| The data |
****************************************

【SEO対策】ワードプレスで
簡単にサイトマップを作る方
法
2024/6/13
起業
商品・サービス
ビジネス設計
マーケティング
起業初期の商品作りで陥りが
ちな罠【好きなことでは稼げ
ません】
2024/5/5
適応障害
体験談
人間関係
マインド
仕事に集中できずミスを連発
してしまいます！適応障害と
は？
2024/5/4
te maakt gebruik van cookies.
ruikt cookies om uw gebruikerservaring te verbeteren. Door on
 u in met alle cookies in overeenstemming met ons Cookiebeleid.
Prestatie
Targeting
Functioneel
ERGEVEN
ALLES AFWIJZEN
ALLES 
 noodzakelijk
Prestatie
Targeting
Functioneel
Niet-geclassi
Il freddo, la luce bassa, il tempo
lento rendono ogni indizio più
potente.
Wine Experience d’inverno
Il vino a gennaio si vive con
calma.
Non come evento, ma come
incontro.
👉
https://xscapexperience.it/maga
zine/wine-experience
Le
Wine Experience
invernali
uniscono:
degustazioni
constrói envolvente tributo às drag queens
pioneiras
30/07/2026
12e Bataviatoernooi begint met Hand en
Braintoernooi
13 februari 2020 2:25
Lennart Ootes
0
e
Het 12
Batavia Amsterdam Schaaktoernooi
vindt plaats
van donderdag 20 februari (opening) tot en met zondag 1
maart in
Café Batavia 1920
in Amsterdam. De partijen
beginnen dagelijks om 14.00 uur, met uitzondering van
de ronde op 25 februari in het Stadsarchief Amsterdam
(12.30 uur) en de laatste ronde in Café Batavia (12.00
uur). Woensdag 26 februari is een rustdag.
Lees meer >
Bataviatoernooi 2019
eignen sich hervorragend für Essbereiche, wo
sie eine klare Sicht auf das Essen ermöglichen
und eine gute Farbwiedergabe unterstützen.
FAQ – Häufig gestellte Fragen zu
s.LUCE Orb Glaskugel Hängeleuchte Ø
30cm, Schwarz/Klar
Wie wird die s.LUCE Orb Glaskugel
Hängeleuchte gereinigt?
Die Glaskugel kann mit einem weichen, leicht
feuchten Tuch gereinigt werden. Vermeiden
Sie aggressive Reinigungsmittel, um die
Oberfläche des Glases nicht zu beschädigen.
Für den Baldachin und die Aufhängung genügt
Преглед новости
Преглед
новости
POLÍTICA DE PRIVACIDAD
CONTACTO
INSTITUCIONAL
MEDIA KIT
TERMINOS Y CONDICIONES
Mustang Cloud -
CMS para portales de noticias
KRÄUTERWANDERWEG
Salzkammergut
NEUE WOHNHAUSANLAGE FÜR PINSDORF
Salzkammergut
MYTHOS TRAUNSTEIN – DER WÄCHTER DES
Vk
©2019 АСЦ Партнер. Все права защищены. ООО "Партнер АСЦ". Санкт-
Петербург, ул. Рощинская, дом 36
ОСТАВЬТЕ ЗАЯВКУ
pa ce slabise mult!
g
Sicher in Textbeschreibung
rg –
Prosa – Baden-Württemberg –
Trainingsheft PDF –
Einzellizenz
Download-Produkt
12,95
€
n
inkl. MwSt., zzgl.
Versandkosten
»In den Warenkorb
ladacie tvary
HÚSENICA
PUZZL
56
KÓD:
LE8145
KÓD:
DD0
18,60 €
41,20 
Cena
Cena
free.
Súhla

****************************************

| Exercise description |
Look back at the data above. Transcribe exactly the lines starting at the line that contains "(12.30 uur) en" and ending at the line that contains "30cm, Schwarz/Klar".

| Response area |
(12.30 uur) en de laatste ronde in Café Batavia (12.00
uur). Woensdag 26 februari is een rustdag.
Lees meer >
Bataviatoernooi 2019
eignen sich hervorragend für Essbereiche, wo
sie eine klare Sicht auf das Essen ermöglichen
und eine gute Farbwiedergabe unterstützen.
FAQ – Häufig gestellte Fragen zu
s.LUCE Orb Glaskugel Hängeleuchte Ø
30cm, Schwarz/Klar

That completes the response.